Die Grünen spielen damit auf einen Grundstückstausch zwischen der Stadt und einem bekannten Eschweiler Bauunternehmer an. Um an einen für die optimale bauliche Ausgestaltung des Kreisels erforderlichen 130-Quadratmeter-Zipfel neben dem Bahnübergang heranzukommen, hat die Kommune dem Unternehmer gegen eine Ausgleichszahlung im Tausch notgedrungen ein attraktives 1200-Quadratmeter-Grundstück an der Ecke Talstraße/Franzstraße nahe dem Talbahnhof überlassen.

Dort konnten die Bürger bis vor kurzem kostenlos parken. Die Möglichkeit wurde insbesondere von Euregiobahn-Pendlern gern genutzt. Der neue Eigentümer wandelt das Terrain zum Leidwesen der Grünen derzeit aber in einen kostenpflichtigen Parkplatz um.
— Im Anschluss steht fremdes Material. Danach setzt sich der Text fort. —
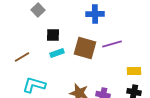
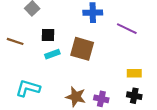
purple line: (112, 44) -> (127, 29), moved, turned 42
brown line: (22, 57) -> (15, 41), moved, turned 49

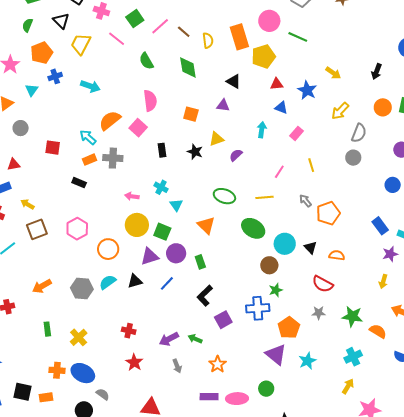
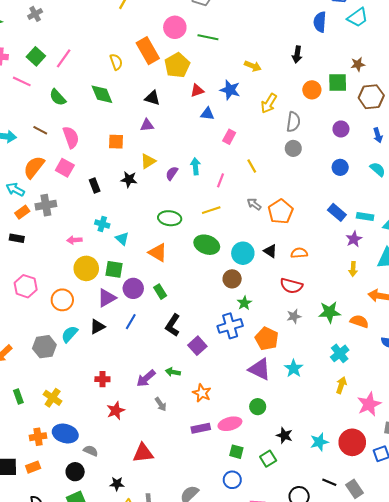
brown line: (184, 32) -> (40, 130), moved
cyan arrow: (262, 130) -> (195, 166), moved
red star: (134, 362) -> (116, 411), turned 30

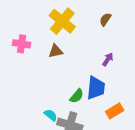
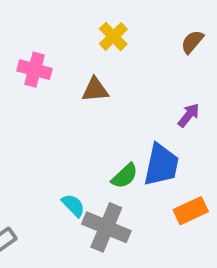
yellow cross: (62, 21) -> (113, 36), size x0.6

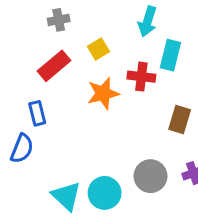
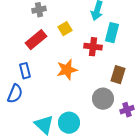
orange star: (103, 93) -> (67, 70), moved
gray circle: (151, 176) -> (103, 99), moved

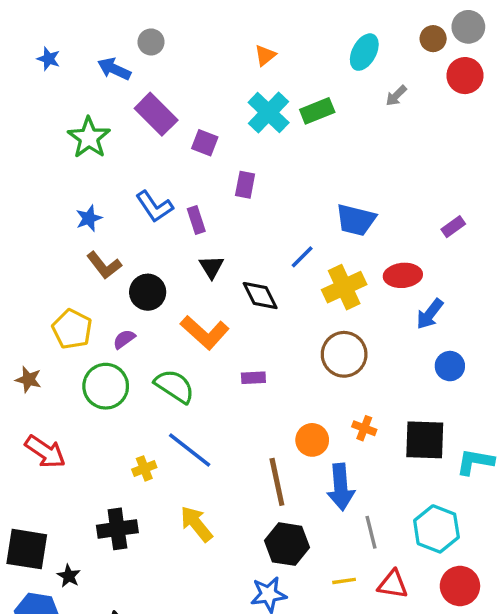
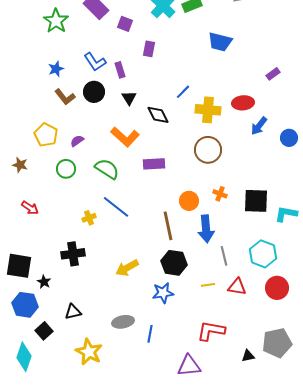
blue trapezoid: (356, 220) -> (220, 42), moved
yellow cross: (344, 287) -> (208, 110), turned 30
black circle: (148, 292) -> (94, 92), moved
blue circle: (450, 366) -> (289, 138), moved
purple rectangle: (253, 378) -> (154, 164), size x1.5
green circle: (106, 386) -> (66, 169), size x0.7
red arrow: (45, 452) -> (30, 208), size x0.7
yellow arrow: (196, 524) -> (127, 268), moved, turned -80

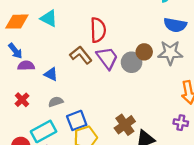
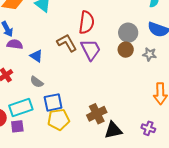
gray star: (170, 53) -> (150, 54), size x0.6
gray circle: (132, 62) -> (128, 33), moved
gray semicircle: (56, 102) -> (37, 82), turned -136
purple cross: (181, 123) -> (148, 128), moved

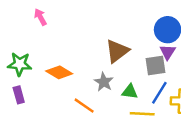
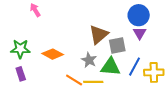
gray square: (155, 66) -> (117, 45), moved
green triangle: (130, 92) -> (110, 67), size x1.5
yellow line: (142, 114) -> (93, 82), moved

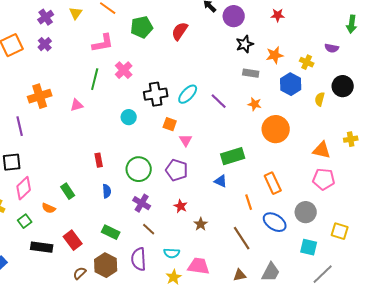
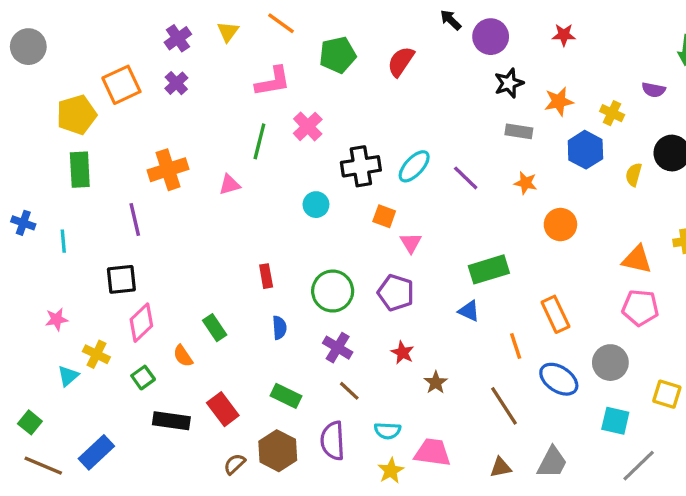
orange circle: (276, 129) -> (560, 225), size x0.7
orange semicircle: (49, 208) -> (183, 356), turned 32

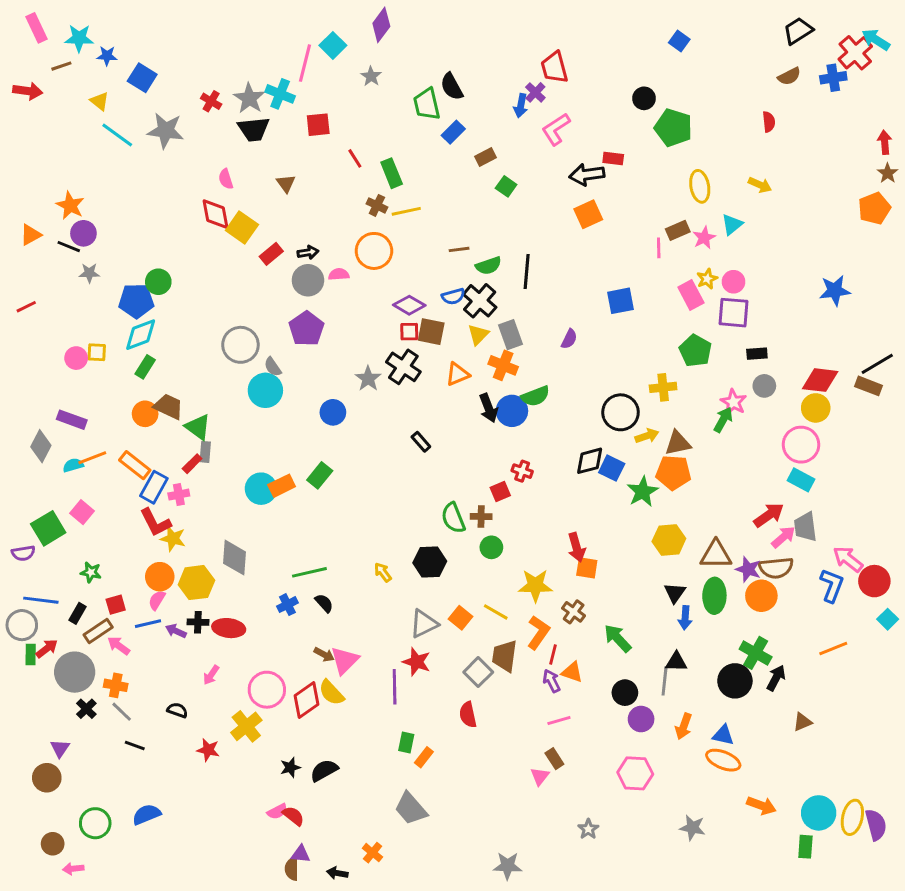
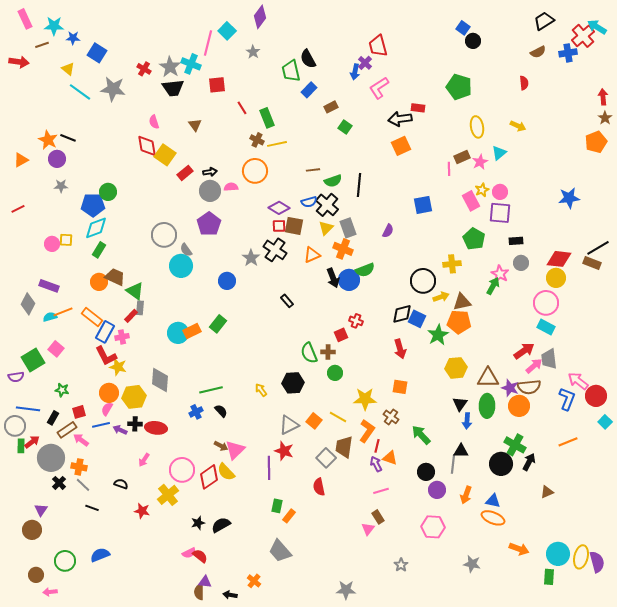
black circle: (644, 98) -> (473, 41), moved
black line: (69, 247) -> (68, 138), moved
red arrow: (576, 547) -> (400, 349), moved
„Angesichts dieser Vorgeschichte hätte die Verwaltung wohl ein bisschen früher überlegen sollen, ob es Alternativen zu Kreisel gibt. Falls sie ihre eigenen Planungen am Ende tatsächlich wieder über den Haufen werfen möchte, muss sie uns schon sehr gute Begründungen für ihr spätes Umdenken liefern”, so Widell, dessen Fraktion die Angelegenheit in der nächsten Sitzung des Planungsausschusses aufs Tapet bringen will.